### TASK GOAL
Start at the top and transcribe every record through the final line exactly.

Items from a dataset
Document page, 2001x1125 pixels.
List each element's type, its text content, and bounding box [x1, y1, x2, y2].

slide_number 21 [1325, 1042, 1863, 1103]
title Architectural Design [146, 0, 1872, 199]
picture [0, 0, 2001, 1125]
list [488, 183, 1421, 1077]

### TASK ANSWER
Document page, 2001x1125 pixels.
List each element's type, its text content, and bounding box [x1, y1, x2, y2].

slide_number 21 [1325, 1042, 1863, 1103]
title Architectural Design [146, 0, 1872, 199]
picture [0, 0, 2001, 1125]
list [488, 183, 1421, 1077]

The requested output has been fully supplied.